HEARN, J., and Acting Justice JAMES E. MOORE, concur. BEATTY, J., dissenting in a separate opinion. KITTREDGE, J. concurring in part and dissenting in part in a separate opinion.

. U.S. Const, amend. IV.

. According to the officer's testimony, police observed Respondent in an isolated and unpaved portion of the street. The road leads to a "dead end” wooded area and intersects with another unpaved road. It is most likely that Respondent would have had to pedal towards the officers in order to avoid them and remain on the bicycle.

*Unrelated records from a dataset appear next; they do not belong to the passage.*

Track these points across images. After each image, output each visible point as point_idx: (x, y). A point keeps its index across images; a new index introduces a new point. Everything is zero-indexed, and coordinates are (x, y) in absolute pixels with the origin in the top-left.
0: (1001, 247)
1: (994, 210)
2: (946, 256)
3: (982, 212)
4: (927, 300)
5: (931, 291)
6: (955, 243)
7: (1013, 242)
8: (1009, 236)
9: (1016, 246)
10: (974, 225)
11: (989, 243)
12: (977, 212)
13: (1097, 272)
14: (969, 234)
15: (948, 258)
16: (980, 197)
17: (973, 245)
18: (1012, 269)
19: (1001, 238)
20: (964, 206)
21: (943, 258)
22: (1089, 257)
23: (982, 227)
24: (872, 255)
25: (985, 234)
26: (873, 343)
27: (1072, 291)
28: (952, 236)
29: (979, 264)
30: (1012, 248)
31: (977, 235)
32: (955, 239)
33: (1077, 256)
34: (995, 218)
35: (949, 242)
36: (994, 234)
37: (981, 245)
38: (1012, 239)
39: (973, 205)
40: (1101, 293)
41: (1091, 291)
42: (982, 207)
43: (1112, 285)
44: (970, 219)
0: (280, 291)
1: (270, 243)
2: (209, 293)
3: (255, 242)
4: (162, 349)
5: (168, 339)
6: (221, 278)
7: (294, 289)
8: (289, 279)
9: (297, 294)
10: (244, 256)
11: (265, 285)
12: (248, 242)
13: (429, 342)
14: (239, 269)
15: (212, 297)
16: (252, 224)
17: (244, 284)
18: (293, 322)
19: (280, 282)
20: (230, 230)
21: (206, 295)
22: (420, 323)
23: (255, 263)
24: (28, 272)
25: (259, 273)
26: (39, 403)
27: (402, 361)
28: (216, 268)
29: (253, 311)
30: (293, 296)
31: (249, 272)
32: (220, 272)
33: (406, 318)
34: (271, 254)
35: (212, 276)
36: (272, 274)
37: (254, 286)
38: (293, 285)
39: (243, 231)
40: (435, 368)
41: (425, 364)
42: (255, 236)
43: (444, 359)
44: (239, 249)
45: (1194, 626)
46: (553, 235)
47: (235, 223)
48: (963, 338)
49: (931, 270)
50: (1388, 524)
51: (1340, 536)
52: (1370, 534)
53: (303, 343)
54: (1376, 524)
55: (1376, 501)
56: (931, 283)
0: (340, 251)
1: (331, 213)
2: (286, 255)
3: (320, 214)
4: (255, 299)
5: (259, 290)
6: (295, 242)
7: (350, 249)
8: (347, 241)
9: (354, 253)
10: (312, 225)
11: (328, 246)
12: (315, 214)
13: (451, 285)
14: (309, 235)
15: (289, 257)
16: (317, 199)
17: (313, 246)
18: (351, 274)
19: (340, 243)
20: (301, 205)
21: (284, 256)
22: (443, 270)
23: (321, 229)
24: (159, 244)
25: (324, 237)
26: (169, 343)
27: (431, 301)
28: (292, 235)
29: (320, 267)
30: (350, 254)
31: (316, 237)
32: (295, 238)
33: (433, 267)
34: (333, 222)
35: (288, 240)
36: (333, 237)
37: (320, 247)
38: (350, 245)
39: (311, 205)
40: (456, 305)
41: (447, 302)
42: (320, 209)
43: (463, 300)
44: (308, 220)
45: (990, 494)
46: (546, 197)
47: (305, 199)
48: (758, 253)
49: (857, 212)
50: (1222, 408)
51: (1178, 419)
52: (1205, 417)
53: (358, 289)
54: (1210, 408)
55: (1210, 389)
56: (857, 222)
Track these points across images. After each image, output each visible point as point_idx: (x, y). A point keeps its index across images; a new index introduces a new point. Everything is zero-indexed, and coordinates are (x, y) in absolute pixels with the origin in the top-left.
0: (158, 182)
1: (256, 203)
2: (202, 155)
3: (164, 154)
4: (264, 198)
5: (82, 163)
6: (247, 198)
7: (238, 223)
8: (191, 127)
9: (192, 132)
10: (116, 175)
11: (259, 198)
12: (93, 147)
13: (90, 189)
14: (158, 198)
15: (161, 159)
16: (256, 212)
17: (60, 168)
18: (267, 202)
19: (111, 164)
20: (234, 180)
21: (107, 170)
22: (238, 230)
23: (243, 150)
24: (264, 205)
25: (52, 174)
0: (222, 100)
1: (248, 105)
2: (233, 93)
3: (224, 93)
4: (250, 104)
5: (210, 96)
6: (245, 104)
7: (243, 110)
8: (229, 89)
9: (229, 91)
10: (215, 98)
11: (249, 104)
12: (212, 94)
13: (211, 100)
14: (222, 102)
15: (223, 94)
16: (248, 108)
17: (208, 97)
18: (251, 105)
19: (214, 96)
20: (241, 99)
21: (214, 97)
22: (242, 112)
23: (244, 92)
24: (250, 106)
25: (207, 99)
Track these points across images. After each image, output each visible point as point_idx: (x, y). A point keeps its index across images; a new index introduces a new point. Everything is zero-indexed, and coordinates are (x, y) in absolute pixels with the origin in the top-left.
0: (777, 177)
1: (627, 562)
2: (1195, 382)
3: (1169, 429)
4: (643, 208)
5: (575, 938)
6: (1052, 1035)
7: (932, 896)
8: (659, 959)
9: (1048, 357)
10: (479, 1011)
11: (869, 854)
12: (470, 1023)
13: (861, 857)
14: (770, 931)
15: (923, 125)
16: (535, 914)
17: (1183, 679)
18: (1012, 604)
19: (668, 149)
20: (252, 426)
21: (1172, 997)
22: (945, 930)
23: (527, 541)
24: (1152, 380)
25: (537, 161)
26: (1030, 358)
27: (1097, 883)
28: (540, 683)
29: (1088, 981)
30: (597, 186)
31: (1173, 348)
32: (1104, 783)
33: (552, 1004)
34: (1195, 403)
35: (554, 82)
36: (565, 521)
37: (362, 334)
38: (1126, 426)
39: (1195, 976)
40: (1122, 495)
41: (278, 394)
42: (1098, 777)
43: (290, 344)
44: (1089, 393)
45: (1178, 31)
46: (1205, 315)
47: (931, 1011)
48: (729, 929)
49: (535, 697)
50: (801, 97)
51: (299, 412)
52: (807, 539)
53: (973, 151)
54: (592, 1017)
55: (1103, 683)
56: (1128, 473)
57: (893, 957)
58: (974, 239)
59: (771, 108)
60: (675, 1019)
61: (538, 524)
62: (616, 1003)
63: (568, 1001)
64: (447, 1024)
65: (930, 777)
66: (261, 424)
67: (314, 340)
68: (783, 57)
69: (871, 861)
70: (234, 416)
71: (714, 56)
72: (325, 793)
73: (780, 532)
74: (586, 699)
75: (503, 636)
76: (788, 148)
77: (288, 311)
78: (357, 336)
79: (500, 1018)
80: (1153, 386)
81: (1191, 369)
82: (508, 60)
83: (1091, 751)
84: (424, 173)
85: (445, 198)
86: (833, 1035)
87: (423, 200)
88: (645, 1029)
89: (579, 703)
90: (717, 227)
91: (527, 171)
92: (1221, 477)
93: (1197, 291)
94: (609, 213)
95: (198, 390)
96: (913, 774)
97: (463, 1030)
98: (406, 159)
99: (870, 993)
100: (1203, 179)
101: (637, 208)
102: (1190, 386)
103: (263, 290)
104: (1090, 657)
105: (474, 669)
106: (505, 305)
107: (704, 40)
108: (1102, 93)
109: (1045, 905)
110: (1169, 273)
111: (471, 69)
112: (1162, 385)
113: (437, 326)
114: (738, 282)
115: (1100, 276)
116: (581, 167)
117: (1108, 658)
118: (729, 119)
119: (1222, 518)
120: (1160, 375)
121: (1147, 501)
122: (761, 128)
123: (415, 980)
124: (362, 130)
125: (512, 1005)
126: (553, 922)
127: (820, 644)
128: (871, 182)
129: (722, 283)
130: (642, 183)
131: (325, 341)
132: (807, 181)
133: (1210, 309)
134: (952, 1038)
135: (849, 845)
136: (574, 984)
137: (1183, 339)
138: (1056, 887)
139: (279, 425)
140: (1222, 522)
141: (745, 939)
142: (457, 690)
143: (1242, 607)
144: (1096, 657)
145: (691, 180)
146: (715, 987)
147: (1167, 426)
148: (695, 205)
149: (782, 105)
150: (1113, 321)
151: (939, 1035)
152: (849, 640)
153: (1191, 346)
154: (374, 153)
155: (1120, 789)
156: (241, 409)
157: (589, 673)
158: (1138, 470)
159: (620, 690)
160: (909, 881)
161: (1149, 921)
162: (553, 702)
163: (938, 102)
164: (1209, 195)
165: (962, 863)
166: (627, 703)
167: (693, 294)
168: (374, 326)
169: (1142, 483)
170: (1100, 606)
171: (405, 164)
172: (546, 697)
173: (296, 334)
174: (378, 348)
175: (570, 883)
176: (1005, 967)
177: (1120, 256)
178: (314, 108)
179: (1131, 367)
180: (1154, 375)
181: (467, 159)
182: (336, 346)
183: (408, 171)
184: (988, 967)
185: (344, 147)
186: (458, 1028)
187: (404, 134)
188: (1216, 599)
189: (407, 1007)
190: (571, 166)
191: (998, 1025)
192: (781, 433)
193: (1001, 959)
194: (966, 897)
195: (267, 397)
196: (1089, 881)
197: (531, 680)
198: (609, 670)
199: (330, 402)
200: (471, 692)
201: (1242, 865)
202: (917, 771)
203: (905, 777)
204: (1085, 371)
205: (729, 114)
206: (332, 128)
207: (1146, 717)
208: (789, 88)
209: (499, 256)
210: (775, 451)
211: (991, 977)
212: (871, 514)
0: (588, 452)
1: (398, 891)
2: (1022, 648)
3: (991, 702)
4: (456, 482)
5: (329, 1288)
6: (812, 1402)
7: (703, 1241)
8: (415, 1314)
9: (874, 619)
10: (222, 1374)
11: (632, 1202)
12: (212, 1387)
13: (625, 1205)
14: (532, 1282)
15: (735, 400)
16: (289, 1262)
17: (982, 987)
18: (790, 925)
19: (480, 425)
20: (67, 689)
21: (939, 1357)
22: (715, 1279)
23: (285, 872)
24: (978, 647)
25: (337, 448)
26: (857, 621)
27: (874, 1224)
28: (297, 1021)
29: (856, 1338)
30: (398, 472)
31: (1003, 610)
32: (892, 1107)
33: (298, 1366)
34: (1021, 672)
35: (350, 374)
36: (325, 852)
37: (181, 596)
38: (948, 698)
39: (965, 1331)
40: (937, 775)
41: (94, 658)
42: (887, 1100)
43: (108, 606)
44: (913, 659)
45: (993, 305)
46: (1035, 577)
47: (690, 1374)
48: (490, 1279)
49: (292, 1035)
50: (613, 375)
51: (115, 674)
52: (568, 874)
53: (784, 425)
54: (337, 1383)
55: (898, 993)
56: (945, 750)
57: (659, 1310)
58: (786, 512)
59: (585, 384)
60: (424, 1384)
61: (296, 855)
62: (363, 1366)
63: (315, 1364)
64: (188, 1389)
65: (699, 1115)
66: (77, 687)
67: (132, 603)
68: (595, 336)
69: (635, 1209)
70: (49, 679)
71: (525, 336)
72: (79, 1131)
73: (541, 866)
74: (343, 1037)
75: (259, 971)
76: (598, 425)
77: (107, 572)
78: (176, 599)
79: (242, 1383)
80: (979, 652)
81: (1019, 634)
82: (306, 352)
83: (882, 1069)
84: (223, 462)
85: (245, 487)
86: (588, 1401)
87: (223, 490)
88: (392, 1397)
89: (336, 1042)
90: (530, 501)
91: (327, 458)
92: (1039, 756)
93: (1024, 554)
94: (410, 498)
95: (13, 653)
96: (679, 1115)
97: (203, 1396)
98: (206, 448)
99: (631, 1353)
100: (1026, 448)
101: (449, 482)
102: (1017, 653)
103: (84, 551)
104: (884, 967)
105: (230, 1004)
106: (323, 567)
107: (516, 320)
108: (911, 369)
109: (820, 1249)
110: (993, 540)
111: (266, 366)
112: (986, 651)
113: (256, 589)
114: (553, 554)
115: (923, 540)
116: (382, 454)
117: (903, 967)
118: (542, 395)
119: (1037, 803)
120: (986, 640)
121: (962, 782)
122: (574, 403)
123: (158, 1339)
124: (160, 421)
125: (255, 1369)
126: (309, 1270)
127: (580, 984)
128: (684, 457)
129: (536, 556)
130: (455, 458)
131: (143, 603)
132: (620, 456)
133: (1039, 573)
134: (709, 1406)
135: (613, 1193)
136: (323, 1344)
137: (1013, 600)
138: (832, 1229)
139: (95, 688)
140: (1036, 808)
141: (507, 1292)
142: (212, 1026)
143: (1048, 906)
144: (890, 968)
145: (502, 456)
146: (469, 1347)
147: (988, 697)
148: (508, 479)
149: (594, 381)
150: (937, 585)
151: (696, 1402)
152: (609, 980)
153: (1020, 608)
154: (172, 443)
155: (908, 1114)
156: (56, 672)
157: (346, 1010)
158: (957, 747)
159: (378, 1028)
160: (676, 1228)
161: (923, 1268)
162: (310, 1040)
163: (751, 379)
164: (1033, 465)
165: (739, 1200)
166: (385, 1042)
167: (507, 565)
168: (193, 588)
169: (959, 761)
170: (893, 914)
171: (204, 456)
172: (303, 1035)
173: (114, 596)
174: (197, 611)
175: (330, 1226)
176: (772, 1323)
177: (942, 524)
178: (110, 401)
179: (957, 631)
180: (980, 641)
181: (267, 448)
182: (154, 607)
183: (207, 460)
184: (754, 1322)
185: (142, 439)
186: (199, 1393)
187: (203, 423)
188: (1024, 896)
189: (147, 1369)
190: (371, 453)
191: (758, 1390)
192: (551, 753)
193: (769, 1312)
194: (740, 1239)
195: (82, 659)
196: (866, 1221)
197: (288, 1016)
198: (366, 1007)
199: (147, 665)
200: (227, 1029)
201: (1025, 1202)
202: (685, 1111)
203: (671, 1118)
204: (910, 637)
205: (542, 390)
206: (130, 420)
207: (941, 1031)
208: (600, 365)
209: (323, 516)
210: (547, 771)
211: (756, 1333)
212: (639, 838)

. The facts and analysis of State v. Scott, 518 N.W.2d 347 (Iowa 1994), are illuminating. In that case, police stopped a vehicle carrying the defendant due to reports that the vehicle recently left an area where gunshots had been fired. Id. at 348. A police officer conducted a pat-down search of the defendant's outer clothing and felt an object that she thought was narcotics. Id. at 349. The police officer knew that the object was not a weapon, and asked the defendant what he had in his pocket. Id. The defendant replied, "I don’t want no trouble, I ain’t going to lie, it’s marijuana.” Id. The defendant later sought to suppress the drug evidence. Id. The trial court concluded that the seizure of the marijuana exceeded the scope of a Teny stop because the police officer asked the defendant to identify the object. Id. The Iowa Supreme Court held that asking the defendant a question did not constitute a search and thus did not exceed the scope of an investigatory stop and weapons search. Id. at 350. The instant case presents an analogous situation. There is little difference between an officer questioning a suspect as to the nature of an object, and merely picking up an object that falls to the ground. The officer's alleged manipulation or "squeezing” of the tennis ball involved nothing more than was needed to retrieve it from *117the ground, and did not constitute an impermissible search of Respondent.